Les résultats des élections générales gabonaises ont été proclamés à une heure de crime. Trois heures du matin. Ali Bongo gagne sans coup férir. Le Centre gabonais des élections, présidé par un certain Michel Stéphane Bonda, ancien conseiller spécial du père, puis du fils, a décerné à ce dernier plus de 64% des suffrages. Ce qui veut dire une popularité décuplée. Alors même qu’en 2016, il est passé ric-rac avec quelque 5000 voix de plus à l’issue d’une parodie électorale. Pour cette fois, le crime n’était pas parfait. À la minute qui a suivi les micmacs, un comité de transition et de restauration des institutions a coupé court en annulant tout.
L’élection et le régime sont mis à la poubelle. Ali Bongo l’aura bien cherché. Il faisait peine à voir depuis son AVC en 2018. La maladie parle en silence et lui a conseillé d’appuyer sur le frein. Tout homme est un malade qui s’ignore. On peut tous attraper un microbe. Mais éclopé à ce point, il est difficile de tenir le rôle surhumain de chef d’Etat. Ceux qui aiment le président déchu ne doivent pas être nombreux au point de le regarder «mourir» presque sur scène. Les militaires qui l’ont déposé l’ont aidé et sauvé. Ce coup d’Etat n’est pas une ignominie. Il est sanitaire et salutaire. Il rappelle quelque part la révolution de palais que la Tunisie a connue en 1987. Bourguiba, «le combattant suprême» a été défénestré pour cause de sénescence et de sénilité.

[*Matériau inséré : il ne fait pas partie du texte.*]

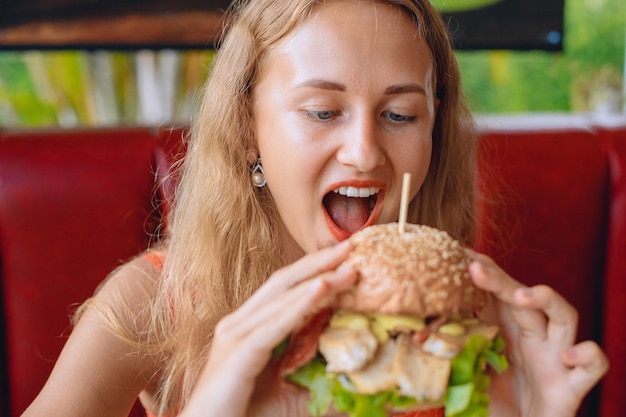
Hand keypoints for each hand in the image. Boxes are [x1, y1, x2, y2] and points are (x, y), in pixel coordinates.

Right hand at [179, 241, 356, 416]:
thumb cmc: (245, 416)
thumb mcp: (291, 395)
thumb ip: (317, 380)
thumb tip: (358, 378)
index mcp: (249, 327)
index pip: (286, 289)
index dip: (315, 269)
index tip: (347, 257)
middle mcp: (240, 323)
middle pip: (284, 281)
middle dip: (319, 261)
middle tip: (352, 244)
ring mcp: (235, 335)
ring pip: (282, 297)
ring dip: (318, 279)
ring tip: (348, 265)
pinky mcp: (238, 352)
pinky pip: (274, 325)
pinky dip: (300, 305)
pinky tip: (322, 289)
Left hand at [466, 250, 608, 416]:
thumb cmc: (496, 401)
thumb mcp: (469, 370)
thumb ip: (452, 350)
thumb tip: (415, 335)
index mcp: (507, 329)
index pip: (498, 291)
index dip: (483, 272)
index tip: (458, 255)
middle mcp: (534, 336)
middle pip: (525, 296)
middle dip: (501, 280)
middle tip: (475, 269)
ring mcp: (555, 356)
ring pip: (565, 315)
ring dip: (546, 300)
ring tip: (522, 296)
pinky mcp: (572, 385)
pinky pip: (593, 363)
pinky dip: (585, 354)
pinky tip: (565, 355)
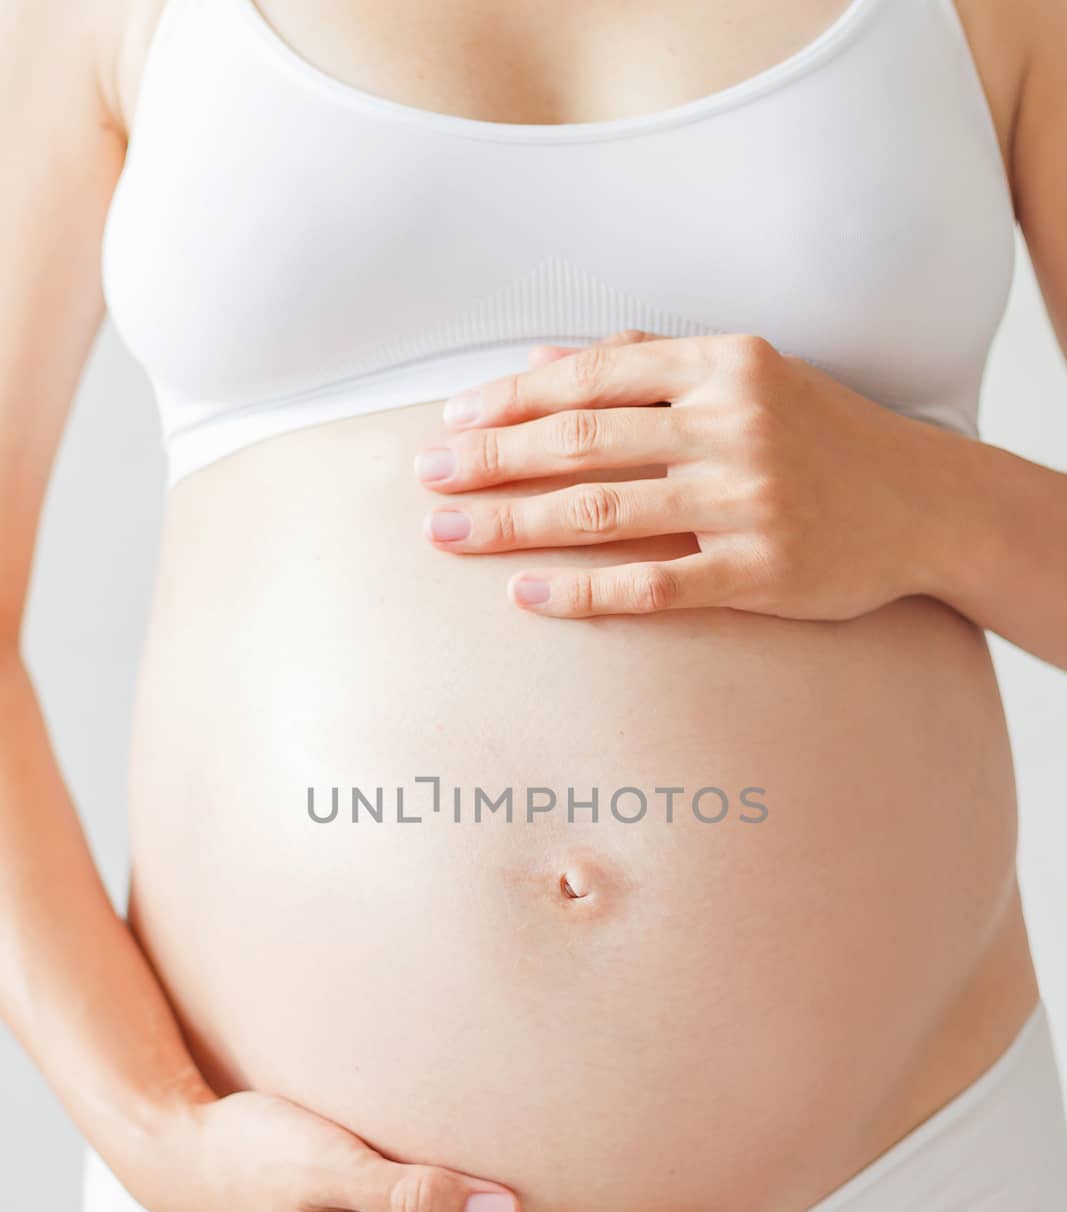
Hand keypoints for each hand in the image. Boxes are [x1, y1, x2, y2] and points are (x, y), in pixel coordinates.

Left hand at [416, 329, 946, 620]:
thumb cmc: (821, 435)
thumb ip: (647, 361)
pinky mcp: (761, 572)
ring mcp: (748, 500)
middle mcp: (733, 424)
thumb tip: (541, 358)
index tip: (450, 420)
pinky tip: (524, 597)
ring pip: (603, 511)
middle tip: (425, 479)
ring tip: (447, 537)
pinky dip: (580, 592)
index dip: (511, 398)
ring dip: (512, 524)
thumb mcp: (745, 376)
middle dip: (490, 459)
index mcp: (725, 363)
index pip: (593, 374)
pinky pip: (652, 585)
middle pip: (581, 440)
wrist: (925, 504)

Les dirigeants ne sont pas transparents sur leur état de santé
En règle générale, les dirigeants ne sont pas transparents sur leur état de santé. Ils oublient qu’il existe aussi le salut. La France, un autre cas d’école, a eu de l’aversion pour l’oubli conscient de Mitterrand. «La force tranquille» se savait atteint d’un cancer de la prostate dès 1981. Ça ne l’a pas empêché de briguer et d’obtenir par deux fois la fonction suprême. Sa pathologie a été estampillée secret d’Etat pendant longtemps. Aujourd’hui encore, les Français ne digèrent pas qu’on leur ait menti à ce sujet, même si Mitterrand est à ce jour le dernier grand président de France. Le porte-parole actuel du gouvernement français Olivier Véran a lui trébuché sur le plan communicationnel en demandant à chaud le respect du résultat des élections avant d’admettre qu’il n’était pas certifié. La faute de communication relève plutôt d’une faute de goût pour l’ancien colonisateur. Son extrême dépendance aux ressources du sous-sol africain explique les louvoiements. Autres temps, autres mœurs.

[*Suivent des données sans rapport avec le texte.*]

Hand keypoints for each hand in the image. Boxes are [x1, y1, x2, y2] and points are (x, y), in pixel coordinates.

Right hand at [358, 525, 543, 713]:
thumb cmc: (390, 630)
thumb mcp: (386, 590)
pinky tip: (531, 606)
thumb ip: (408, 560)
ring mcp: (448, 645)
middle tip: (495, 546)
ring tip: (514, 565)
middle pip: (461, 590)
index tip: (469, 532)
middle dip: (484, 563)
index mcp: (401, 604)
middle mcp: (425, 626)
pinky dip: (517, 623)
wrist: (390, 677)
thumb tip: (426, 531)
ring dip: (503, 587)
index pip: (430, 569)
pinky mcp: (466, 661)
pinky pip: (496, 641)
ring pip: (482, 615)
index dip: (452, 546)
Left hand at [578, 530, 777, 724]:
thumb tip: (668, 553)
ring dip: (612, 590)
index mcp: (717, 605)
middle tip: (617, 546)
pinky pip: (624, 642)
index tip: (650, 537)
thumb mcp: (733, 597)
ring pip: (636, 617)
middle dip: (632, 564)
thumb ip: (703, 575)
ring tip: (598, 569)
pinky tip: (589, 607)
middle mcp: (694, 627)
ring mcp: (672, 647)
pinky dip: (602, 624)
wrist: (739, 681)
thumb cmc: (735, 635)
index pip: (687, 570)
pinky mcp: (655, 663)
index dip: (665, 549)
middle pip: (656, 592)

L’extraterrestre parle un espéranto incompréhensible
Les potentats locaux et les marionnettes sont en voie d’extinction. Les générations nouvelles rejettent vigoureusement toute vie maritale. Qui pouvait penser que les jeunes Gabonais céderaient en 2023 aux sirènes du dégagisme après les errances de Léon M’Ba et Omar Bongo ? Le premier président s’est presque agenouillé pour demander à faire de son pays un département français. Le suivant et le plus connu a cru bon, pour sa part, de filer la métaphore automobile. Le président Africain préféré de la France Omar Bongo est l’auteur de cette phrase surréaliste : «Le Gabon sans la France, c’est une voiture sans chauffeur. La France sans le Gabon, c’est une voiture sans car- burant». Ces mots ont été véhiculés par un monde aujourd’hui disparu. Les poubelles de l’histoire sont remplies de gens qui ont tout fait pour durer mais peu de choses pour agir en direction de la population. Peu de monde les regrette aujourd’hui. N’eût été la maladie qui le ronge à bas bruit, Ali Bongo n’aurait même pas d’âme compatis- sante. Le bruit assourdissant auquel il a appelé tombe dans l’oreille d’un sourd. C’est un extraterrestre qui venait de s’exprimer dans un espéranto que son peuple ne comprend pas.